Tuesday, November 25, 2008

[Latest Endogenous Liquidity Index: -63.9%; Latest Global Dollar Liquidity measure: +40.1%]

Interesting piece by John Muellbauer in today's Financial Times (*). Mr. Muellbauer's idea is to globalize the 1997-1998 unorthodox HKMA solution to the financial crisis. Back then, the Hong Kong Monetary Authority successfully intervened in asset markets, buying stocks from short-sellers in what turned out to be a very profitable trade. Now, says the author, the HKMA solution has to be global in scope: "Since no country is exempt, international co-ordination is needed and made easier because of the obvious common interest". Mr. Muellbauer is adamant about the nature of his plan: it is "reversible, self-financing and immediately applicable", as was the case in Hong Kong ten years back.

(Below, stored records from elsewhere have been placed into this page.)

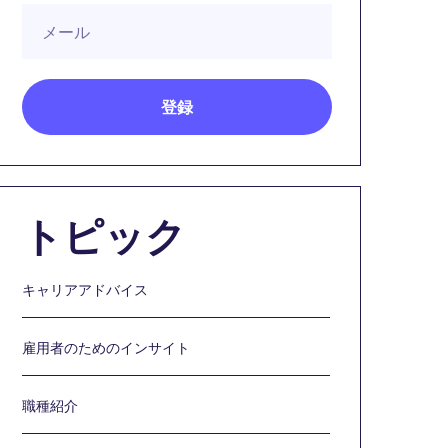
トピック
キャリアアドバイス
雇用者のためのインサイト
職種紹介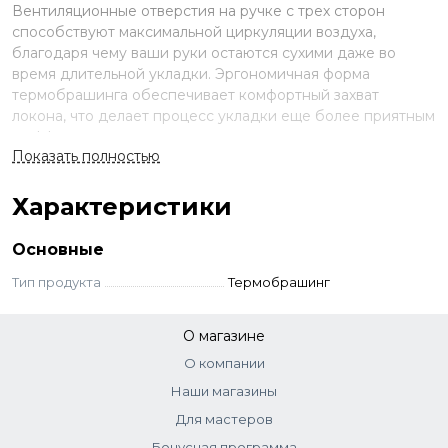
Вентиляционные отверстия на ручке с трех сторон
способствуют максимальной циркуляции воздуха,
благодаря чему ваши руки остаются сухими даже во
время длительной укладки. Эргономичная форма
термобрашинга обеспечивает комфортный захват
локона, что делает процесс укладки еще более приятным
и эффективным.
Показать полностью
Характеристики
Основные
Тип продукта
Термобрашинг
О магазине
О компании
Наши магазины
Для мастеров
Бонусная программа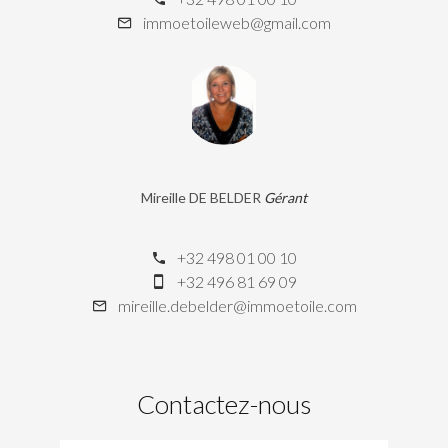
immoetoileweb@gmail.com
Mireille DE BELDER
Gérant
+32 498 01 00 10
+32 496 81 69 09
mireille.debelder@immoetoile.com
Contactez-nous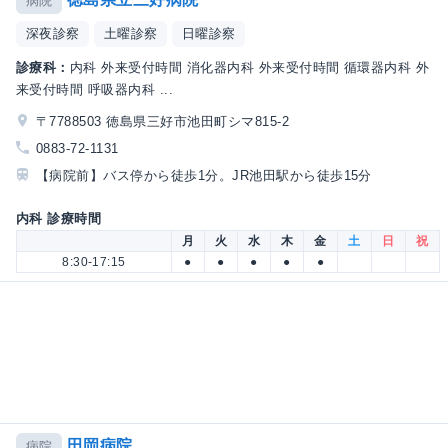
病院
深夜診察
土曜診察
日曜診察
診療科：
内科 外来受付時間 消化器内科 外来受付時間 循環器内科 外
来受付時間 呼吸器内科 ...
〒7788503 徳島県三好市池田町シマ815-2
0883-72-1131
【病院前】バス停から徒歩1分。JR池田駅から徒歩15分
内科 診療時間
月
火
水
木
金
土
日
祝
8:30-17:15
●
●
●
●
●
田岡病院
病院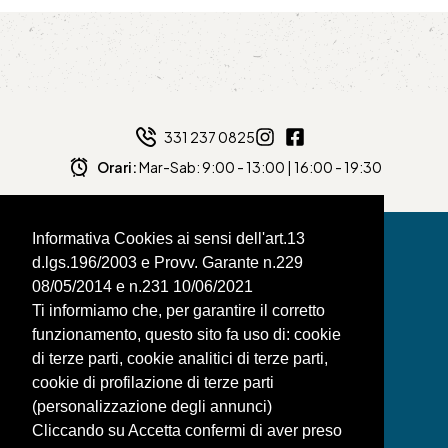
331 237 0825
Orari:
Mar-Sab: 9:00 - 13:00 | 16:00 - 19:30
Informativa Cookies ai sensi dell'art.13
d.lgs.196/2003 e Provv. Garante n.229
08/05/2014 e n.231 10/06/2021
BAGNAFILO SRLS
Ti informiamo che, per garantire il corretto
funzionamento, questo sito fa uso di: cookie
PAGINE
di terze parti, cookie analitici di terze parti,
SHOP
cookie di profilazione di terze parti
(personalizzazione degli annunci)
LEGAL
Cliccando su Accetta confermi di aver preso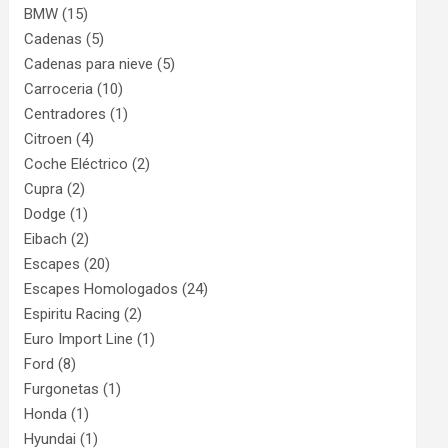
BMW
(15)
Cadenas
(5)
Cadenas para nieve
(5)
Carroceria
(10)
Centradores
(1)
Citroen
(4)
Coche Eléctrico
(2)
Cupra
(2)
Dodge
(1)
Eibach
(2)
Escapes
(20)
Escapes Homologados
(24)
Espiritu Racing
(2)
Euro Import Line
(1)
Ford
(8)
Furgonetas
(1)
Honda
(1)
Hyundai
(1)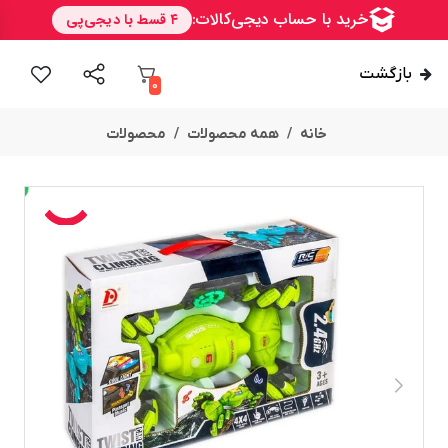
بازگشت
0
خانه
همه محصولات
محصولات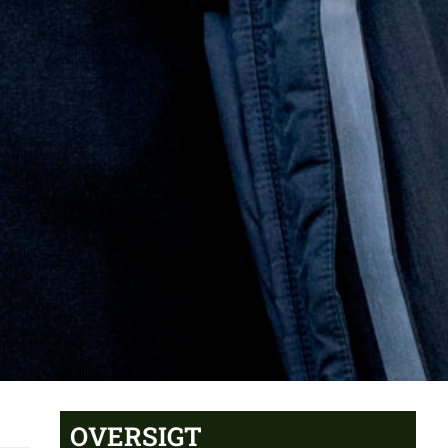
OVERSIGT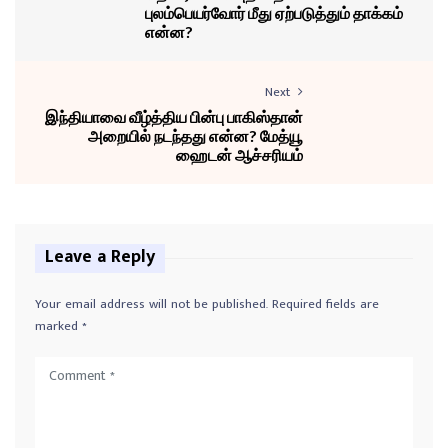
புலம்பெயர்வோர் மீது ஏற்படுத்தும் தாக்கம்
என்ன?
Next
இந்தியாவை வீழ்த்திய பின்பு பாகிஸ்தான்
அறையில் நடந்தது என்ன? மேத்யூ
ஹைடன் ஆச்சரியம்
Leave a Reply
Your email address will not be published.
Required fields are
marked
*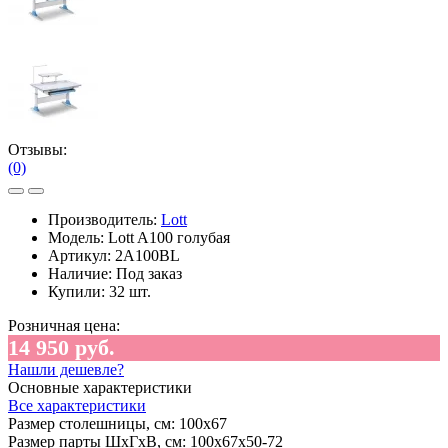
Отзывы:
(0)
Производитель:
Lott
Модель:
Lott A100 голубая
Артикул:
2A100BL
Наличие:
Под заказ
Купили:
32 шт.
Розничная цена:
14 950 руб.
Нашли дешевле?
Основные характеристики
Все характеристики
Размер столешницы, см:
100х67
Размер парты ШхГхВ, см:
100х67х50-72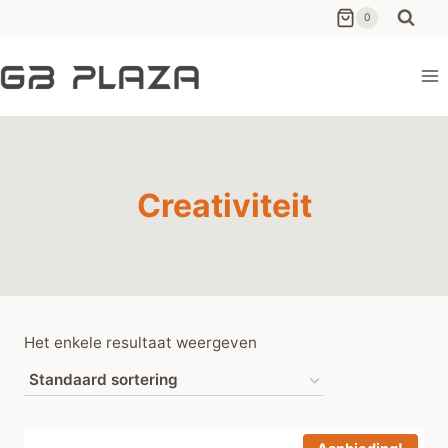
Ga
0
naar
de
inhoud
Creativiteit
Het enkele resultaat weergeven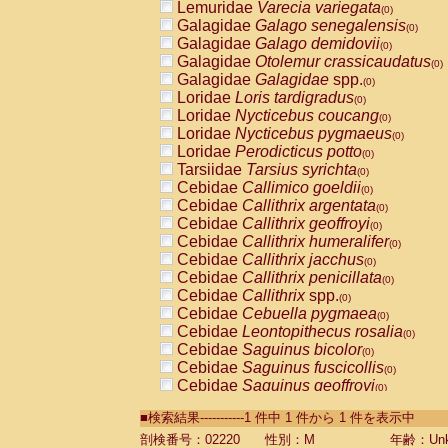
Lemuridae
Varecia variegata
(0)
Galagidae
Galago senegalensis
(0)
Galagidae
Galago demidovii
(0)
Galagidae
Otolemur crassicaudatus
(0)
Galagidae
Galagidae
spp.
(0)
Loridae
Loris tardigradus
(0)
Loridae
Nycticebus coucang
(0)
Loridae
Nycticebus pygmaeus
(0)
Loridae
Perodicticus potto
(0)
Tarsiidae
Tarsius syrichta
(0)
Cebidae
Callimico goeldii
(0)
Cebidae
Callithrix argentata
(0)
Cebidae
Callithrix geoffroyi
(0)
Cebidae
Callithrix humeralifer
(0)
Cebidae
Callithrix jacchus
(0)
Cebidae
Callithrix penicillata
(0)
Cebidae
Callithrix
spp.
(0)
Cebidae
Cebuella pygmaea
(0)
Cebidae
Leontopithecus rosalia
(0)
Cebidae
Saguinus bicolor
(0)
Cebidae
Saguinus fuscicollis
(0)
Cebidae
Saguinus geoffroyi
(0)
Cebidae
Saguinus imperator
(0)
■検索結果-----------1 件中 1 件から 1 件を表示中
Cebidae
Saguinus labiatus
(0)
Cebidae
Saguinus leucopus
剖検番号：02220
性別：M
年齢：Unk
(0)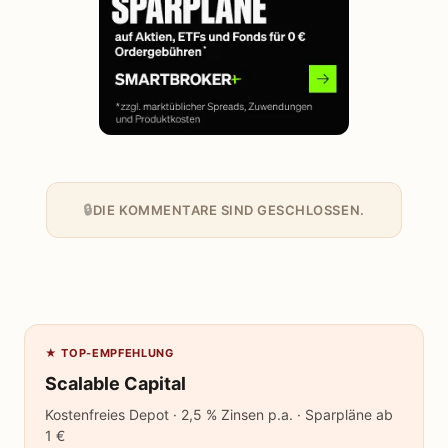
DIE KOMMENTARE SIND GESCHLOSSEN.
★ TOP-EMPFEHLUNG
Scalable Capital
Kostenfreies Depot · 2,5 % Zinsen p.a. · Sparpläne ab
1 €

International co-ordination will avoid the policy being seen as a sign of weakness or panic at the individual country level, with costs to currencies and government bond markets. The incentive structure for central banks to join such concerted action is less likely to create free rider problems than is the case for fiscal policy. Any central bank considering such action has an incentive not to delay since the potential profitability is likely to be lower for late participants, given that asset prices will generally be bid up in the process.

(*) John Muellbauer: "The world’s central banks must buy assets", Financial Times.